The ice cream party way of thinking: The amount of stimulus available is limited by what congressional Republicans are willing to do, so it doesn’t matter if their ideas are bad — it only matters if they are willing to pair their ideas with your ideas.

But are they?

Can Congress do more than electioneering?

The fundamental issue is that electoral politics is zero-sum in a way that policymaking is not.

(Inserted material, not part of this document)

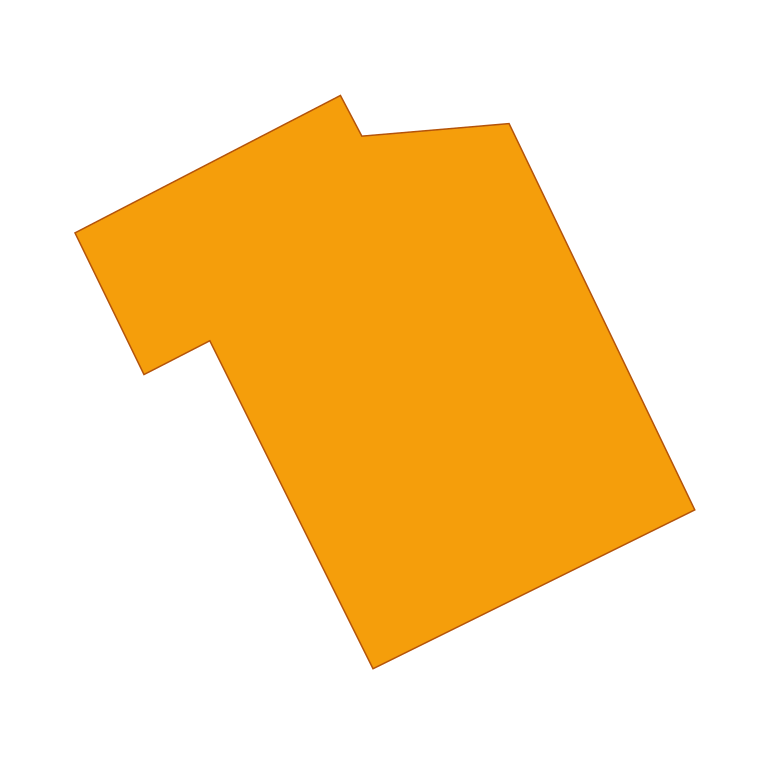 Comanche, Texas, United States of America (Robinson projection), rotated 184°
{"feature_id": "52423323B96574112762437", "entity_name": "Comanche", "entity_type": "district", "adm_level": 2, "iso_a3": "USA", "parent_name": "United States of America", "parent_adm1": "Texas", "projection": "robinson", "projection_center": [-98.411, 31.973], "detail": "fine", "context": "isolated", "style": "filled", "palette": "amber", "viewbox_px": 768, "rotation_deg": 184, "n_neighbors": 0, "source": "geoboundaries", "source_scale": "gbopen_adm2", "svg_char_len": 301}
<svg xmlns="http://www.w3.org/2000/svg" viewBox="0 0 768 768"><g transform="rotate(184 384 384)"><path d="M659.7,438.5L624.1,376.7L607.5,386.7L560.8,415.0L375.1,99.2L65.2,280.1L277.4,652.5L423.4,629.7L447.6,668.8L702.8,513.2L659.7,438.5Z" fill="#f59e0b" stroke="#b45309" stroke-width="1.5"/></g></svg>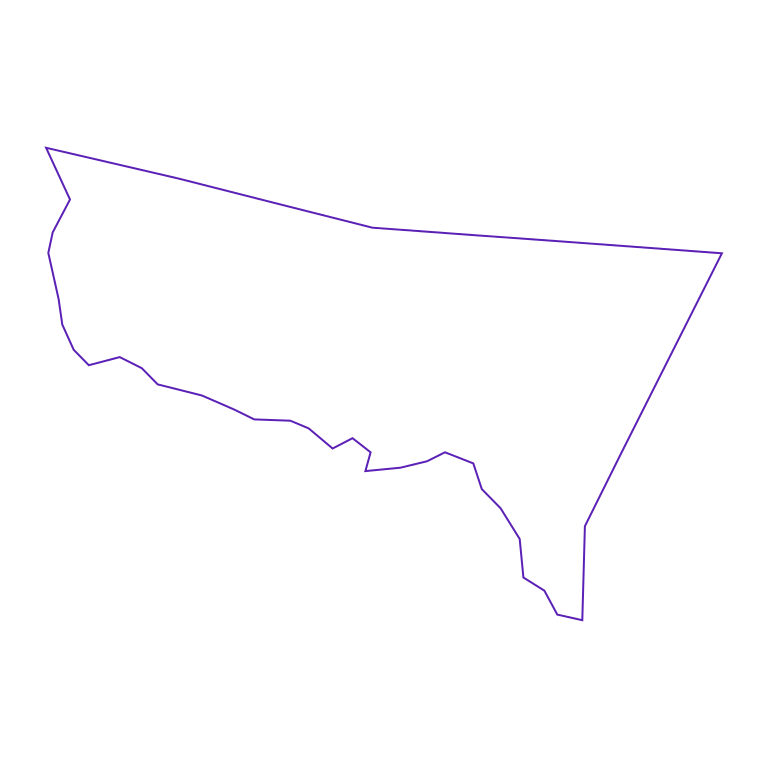 Passa e Fica, Paraíba, Brazil (Natural Earth projection)
{"feature_id": "56859067B33665555253781", "entity_name": "Passa e Fica", "entity_type": "district", "adm_level": 2, "iso_a3": "BRA", "parent_name": "Brazil", "parent_adm1": "Paraíba", "projection": "natural_earth1", "projection_center": [-35.625, -6.449], "detail": "fine", "context": "isolated", "style": "outline", "palette": "violet", "viewbox_px": 768, "rotation_deg": 0, "n_neighbors": 0, "source": "geoboundaries", "source_scale": "gbopen_adm2", "svg_char_len": 598}
<svg xmlns="http://www.w3.org/2000/svg" viewBox="0 0 768 768"><path d="M46.1,147.8L70.0,199.5L52.7,232.4L48.3,252.9L58.6,299.0L62.3,324.6L73.7,349.8L88.8,365.2L119.7,357.1L141.8,368.2L157.7,384.4L201.9,395.5L234.3,409.6L254.2,419.4L290.3,420.7L308.7,428.4L332.6,448.5L352.5,438.2L370.6,452.3L365.4,471.1L400.4,467.7L426.9,461.3L445.0,452.3L473.3,463.4L481.8,489.1L500.6,508.3L519.7,539.0L523.4,577.5L544.4,590.7L557.3,614.6L582.3,620.2L584.9,526.2L621.0,453.6L721.9,253.3L559.5,241.3L477.4,235.4L372.4,227.7L282.5,205.0L178.7,178.6L46.1,147.8Z" fill="none" stroke="#5b21b6" stroke-width="2"/></svg>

Currently, the United States is enjoying very low interest rates, which makes it extremely affordable to enact costly measures. Under the circumstances, the opportunity is clearly available for a win-win deal in which everyone gets to do something big that they are excited about. The parties don’t need to agree about what flavor of ice cream to eat; they just need to agree that everyone gets some ice cream. Reasonable people can disagree about which flavor would be helping the economy, but it’s pretty clear that one would in fact help the economy.

But that gets us to electoral politics, which is zero-sum. Only one person can win any given election. And it’s not obvious that Republicans would want to see a lot of successful policymaking happen in the Biden years.

Consider that early in Trump’s term, it was common for Democrats to worry that the White House might unveil a completely reasonable infrastructure proposal. If that happened, they’d have no choice but to agree and then Trump could become a popular and successful leader.

Instinctively, Democrats will completely reject any analogy between the threat of a popular and successful Trump (an authoritarian proto-fascist in their view) and a popular and successful Biden (a kindly old moderate in their view).

But Republicans may take a different view of things. This, however, is why putting permanent tax cuts on the table in a deal could be so potent. That would be a really big policy win for Republicans. Big enough that Democrats will find it genuinely painful, but by the same token big enough that Republicans could find it genuinely tempting.

Maybe they won’t go for it. But more likely, Democrats won’t even attempt to broach the subject — preferring to stick to targeted measures, settle for less if necessary, and potentially fall back to “eat your peas” efforts to reduce rather than increase the long-term deficit. But the best route to a successful Biden administration is the ice cream party, and if there’s one thing we know about Joe Biden, it’s that he likes ice cream.